On Friday night, after the water park, I had a couple drinks at the top floor restaurant, which happens to be the only rotating restaurant in the country. Pretty fancy, right? Unfortunately, I didn’t understand that it was a rotating restaurant until halfway into my second drink when I took a long glance at the ground and became suddenly uneasy about what the bar tender may or may not have put in my glass. I discovered though, upon closer inspection, that indeed part of the floor was moving ever so slowly while another part was not. My fears were assuaged.

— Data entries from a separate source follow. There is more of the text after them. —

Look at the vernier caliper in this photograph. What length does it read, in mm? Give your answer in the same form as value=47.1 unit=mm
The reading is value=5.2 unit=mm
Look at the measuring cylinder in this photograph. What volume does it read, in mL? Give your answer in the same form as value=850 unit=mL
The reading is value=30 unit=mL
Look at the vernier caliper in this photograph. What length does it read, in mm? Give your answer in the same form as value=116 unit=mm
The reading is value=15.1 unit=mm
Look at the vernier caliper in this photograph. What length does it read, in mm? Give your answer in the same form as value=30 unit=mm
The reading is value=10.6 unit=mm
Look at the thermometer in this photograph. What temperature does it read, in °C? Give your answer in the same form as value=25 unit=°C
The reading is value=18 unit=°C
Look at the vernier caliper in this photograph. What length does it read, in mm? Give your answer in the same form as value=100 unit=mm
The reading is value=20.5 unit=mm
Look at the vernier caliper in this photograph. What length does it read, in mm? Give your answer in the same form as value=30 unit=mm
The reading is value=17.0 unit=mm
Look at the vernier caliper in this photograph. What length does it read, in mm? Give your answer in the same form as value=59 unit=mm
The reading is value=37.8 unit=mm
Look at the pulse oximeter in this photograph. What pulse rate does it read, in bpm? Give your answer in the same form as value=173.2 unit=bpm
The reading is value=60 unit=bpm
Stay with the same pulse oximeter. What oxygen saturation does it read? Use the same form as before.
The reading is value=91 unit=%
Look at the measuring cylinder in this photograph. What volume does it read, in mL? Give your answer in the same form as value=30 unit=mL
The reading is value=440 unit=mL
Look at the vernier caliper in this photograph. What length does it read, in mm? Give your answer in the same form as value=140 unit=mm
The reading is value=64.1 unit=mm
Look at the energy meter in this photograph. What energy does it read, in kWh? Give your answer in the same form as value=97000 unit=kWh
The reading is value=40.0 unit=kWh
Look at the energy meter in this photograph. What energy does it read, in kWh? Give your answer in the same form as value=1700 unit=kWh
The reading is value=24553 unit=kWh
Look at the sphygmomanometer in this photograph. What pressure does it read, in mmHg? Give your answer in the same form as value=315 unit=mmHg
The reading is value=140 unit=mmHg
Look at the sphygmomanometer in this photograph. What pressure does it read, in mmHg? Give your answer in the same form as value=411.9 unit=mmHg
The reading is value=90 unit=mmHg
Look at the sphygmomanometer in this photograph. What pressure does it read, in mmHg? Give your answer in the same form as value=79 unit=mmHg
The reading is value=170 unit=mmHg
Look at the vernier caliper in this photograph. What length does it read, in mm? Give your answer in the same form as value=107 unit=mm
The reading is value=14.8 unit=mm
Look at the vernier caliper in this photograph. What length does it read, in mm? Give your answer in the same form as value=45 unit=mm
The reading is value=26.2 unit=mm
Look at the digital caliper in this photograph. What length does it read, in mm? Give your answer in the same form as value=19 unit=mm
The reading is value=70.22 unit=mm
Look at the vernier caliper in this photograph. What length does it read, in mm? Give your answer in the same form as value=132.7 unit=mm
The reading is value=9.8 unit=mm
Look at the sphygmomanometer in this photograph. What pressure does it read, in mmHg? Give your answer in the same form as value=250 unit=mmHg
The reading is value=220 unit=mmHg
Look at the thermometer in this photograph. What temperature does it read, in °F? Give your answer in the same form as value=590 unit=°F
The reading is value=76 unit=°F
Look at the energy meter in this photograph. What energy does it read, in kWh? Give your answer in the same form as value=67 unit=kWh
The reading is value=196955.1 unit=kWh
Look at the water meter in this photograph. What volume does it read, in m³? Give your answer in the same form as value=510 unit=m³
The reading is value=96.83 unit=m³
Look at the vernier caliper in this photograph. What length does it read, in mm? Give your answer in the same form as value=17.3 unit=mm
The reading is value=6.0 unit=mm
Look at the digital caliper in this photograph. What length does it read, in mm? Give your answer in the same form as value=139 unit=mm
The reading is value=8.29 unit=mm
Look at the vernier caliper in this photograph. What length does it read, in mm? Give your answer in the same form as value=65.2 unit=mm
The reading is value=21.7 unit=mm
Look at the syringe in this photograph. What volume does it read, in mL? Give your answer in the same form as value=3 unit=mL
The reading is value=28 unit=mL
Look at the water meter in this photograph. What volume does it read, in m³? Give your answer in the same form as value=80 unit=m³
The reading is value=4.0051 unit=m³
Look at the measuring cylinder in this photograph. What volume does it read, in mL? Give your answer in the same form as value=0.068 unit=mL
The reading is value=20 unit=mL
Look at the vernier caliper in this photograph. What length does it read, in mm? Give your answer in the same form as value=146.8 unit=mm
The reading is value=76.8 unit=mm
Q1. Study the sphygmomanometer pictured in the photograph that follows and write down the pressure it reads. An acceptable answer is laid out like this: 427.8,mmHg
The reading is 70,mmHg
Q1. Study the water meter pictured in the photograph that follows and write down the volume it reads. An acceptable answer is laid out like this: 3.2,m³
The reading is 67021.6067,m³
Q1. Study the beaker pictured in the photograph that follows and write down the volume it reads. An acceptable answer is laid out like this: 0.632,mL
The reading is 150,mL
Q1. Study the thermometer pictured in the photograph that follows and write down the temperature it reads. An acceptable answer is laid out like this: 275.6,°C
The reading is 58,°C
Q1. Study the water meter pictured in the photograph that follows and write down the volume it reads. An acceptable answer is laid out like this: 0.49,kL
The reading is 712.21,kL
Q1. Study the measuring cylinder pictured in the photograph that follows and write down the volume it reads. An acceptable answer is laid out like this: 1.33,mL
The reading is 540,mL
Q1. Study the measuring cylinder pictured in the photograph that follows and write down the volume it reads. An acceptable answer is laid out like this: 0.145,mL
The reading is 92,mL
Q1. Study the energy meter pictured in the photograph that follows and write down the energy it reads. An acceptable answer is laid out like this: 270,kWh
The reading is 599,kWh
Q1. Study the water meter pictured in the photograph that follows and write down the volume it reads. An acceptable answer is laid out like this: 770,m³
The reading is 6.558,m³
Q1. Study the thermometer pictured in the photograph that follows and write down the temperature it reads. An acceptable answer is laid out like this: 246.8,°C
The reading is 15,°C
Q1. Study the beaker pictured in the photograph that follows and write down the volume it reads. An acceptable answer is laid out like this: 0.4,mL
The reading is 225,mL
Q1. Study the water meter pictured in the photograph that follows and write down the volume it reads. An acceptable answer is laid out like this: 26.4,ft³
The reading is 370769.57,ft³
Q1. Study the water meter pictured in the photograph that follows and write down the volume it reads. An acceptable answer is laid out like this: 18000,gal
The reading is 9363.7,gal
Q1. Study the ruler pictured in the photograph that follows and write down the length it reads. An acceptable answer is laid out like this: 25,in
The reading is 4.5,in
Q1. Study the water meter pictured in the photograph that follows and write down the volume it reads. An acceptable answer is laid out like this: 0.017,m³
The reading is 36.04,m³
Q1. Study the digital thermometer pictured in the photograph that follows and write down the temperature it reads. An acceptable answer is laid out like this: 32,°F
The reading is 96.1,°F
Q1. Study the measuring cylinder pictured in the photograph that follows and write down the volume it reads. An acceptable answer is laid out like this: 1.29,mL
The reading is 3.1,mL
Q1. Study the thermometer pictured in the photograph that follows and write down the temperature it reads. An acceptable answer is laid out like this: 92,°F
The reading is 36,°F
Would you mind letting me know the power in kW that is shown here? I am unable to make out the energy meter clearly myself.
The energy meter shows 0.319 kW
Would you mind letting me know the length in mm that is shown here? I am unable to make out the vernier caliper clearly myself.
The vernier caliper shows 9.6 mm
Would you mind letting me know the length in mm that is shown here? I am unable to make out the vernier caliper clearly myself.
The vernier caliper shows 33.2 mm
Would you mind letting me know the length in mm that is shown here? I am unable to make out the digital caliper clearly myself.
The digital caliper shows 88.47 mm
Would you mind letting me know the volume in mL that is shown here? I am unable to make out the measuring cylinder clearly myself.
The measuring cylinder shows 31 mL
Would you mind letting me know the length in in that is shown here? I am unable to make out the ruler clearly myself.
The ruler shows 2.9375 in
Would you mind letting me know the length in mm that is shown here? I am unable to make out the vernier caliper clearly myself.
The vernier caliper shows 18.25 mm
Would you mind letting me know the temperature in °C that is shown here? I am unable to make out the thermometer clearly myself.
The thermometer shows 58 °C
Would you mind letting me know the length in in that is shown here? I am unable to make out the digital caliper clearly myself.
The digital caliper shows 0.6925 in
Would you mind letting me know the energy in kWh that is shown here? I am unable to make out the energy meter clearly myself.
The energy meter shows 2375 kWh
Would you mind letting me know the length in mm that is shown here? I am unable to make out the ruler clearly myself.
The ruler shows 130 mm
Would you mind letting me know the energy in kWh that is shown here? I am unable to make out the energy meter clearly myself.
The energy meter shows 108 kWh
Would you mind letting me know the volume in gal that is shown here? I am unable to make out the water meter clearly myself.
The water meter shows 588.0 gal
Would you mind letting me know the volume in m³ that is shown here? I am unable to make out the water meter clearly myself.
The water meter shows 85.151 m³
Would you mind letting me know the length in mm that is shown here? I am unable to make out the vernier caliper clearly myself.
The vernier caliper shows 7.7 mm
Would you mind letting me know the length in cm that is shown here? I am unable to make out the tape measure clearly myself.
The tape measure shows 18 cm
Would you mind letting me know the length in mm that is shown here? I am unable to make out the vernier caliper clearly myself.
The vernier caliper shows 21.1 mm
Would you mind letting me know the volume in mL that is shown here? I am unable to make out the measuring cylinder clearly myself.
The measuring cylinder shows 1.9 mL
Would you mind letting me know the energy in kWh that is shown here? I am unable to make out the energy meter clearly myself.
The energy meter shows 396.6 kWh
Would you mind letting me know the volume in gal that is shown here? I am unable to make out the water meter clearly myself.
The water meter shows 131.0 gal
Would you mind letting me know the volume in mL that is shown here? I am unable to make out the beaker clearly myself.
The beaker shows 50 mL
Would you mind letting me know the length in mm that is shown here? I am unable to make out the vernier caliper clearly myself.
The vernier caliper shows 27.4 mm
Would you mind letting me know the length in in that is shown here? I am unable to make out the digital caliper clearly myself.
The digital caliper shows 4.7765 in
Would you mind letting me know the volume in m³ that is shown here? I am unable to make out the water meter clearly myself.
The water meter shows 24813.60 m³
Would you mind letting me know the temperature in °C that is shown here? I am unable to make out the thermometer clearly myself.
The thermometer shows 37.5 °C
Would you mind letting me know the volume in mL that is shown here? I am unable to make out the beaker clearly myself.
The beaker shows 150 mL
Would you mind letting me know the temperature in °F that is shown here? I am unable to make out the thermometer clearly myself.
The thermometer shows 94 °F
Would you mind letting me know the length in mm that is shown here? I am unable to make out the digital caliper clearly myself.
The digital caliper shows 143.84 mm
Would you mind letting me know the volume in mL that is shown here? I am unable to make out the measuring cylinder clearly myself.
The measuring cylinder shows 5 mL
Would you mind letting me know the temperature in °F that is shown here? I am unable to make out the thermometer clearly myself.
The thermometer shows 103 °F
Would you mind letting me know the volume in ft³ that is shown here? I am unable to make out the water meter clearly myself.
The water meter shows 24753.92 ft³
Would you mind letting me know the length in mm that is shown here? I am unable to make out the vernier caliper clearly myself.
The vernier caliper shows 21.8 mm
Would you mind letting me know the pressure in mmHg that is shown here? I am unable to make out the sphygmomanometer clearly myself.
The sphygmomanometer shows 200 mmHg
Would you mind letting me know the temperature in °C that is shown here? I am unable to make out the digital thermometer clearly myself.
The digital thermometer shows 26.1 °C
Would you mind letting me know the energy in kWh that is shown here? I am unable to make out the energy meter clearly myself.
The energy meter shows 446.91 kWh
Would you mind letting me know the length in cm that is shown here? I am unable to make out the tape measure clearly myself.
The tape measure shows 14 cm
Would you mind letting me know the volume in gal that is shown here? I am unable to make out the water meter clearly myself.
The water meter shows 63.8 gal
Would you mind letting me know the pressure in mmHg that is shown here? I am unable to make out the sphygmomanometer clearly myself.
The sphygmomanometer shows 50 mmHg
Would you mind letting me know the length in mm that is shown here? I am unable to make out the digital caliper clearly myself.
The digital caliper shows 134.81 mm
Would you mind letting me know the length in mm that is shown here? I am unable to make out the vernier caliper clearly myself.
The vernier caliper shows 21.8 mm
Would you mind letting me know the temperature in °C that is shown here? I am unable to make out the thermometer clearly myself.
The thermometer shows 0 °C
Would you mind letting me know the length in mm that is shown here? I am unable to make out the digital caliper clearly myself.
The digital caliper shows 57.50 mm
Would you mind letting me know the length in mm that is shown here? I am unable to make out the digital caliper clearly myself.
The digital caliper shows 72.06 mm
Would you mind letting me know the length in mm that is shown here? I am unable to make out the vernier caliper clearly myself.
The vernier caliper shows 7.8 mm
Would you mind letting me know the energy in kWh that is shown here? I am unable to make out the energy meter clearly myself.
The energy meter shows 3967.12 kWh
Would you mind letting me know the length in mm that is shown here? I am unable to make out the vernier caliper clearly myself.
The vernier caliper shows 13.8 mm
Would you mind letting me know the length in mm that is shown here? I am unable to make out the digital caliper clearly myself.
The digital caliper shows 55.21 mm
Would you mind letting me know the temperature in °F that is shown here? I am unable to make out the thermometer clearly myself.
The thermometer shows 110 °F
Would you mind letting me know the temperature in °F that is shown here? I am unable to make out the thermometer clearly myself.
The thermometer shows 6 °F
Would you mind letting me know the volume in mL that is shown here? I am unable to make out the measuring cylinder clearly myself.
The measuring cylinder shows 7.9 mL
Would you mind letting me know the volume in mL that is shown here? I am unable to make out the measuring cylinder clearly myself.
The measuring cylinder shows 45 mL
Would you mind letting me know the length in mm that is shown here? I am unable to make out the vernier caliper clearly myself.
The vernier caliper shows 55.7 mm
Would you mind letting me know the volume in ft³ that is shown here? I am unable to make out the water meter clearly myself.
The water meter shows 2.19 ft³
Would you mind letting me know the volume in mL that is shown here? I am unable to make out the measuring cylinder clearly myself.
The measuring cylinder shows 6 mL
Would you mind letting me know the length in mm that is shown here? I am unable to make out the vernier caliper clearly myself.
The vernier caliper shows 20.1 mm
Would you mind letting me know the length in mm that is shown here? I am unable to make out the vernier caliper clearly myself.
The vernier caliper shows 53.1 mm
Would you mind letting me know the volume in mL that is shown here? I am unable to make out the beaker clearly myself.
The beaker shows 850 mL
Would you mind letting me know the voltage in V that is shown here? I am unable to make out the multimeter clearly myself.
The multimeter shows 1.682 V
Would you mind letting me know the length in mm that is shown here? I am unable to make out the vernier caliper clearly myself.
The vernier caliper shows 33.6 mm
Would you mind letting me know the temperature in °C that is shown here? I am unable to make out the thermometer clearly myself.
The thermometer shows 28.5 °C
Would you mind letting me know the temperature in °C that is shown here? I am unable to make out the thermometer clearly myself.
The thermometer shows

Soon thereafter — a moment of peace. It might have been the fact that I had twenty minutes to just sit and think, or the fact that “Blue Moon” was playing in the restaurant (you might remember that song as the soundtrack to a similarly lonely scene from Joe vs. the Volcano), but whatever the cause, as I gazed out across Lake Maracaibo upon the lights of the oil refineries and a huge, solitary, orange, Olympic-like flame burning off some unknown petroleum product, I experienced a moment of grounded perspective and grateful contentment that had evaded me since our arrival abroad. I thought with deep gratitude: “I live in Caracas with my wife and son…I coach a softball team…damn, I live in Caracas…and everything that comes with it is real.”
I wanna be on your softball team! 🙂 Today for my community service I cleaned up/weeded the rain garden 🙂 I remembered the fun all of us had there! WE ALL MISS YOU MR. STEIN-ROSS!!
Way to go with the rain garden! I truly miss all of you as well. Thanks for following the blog!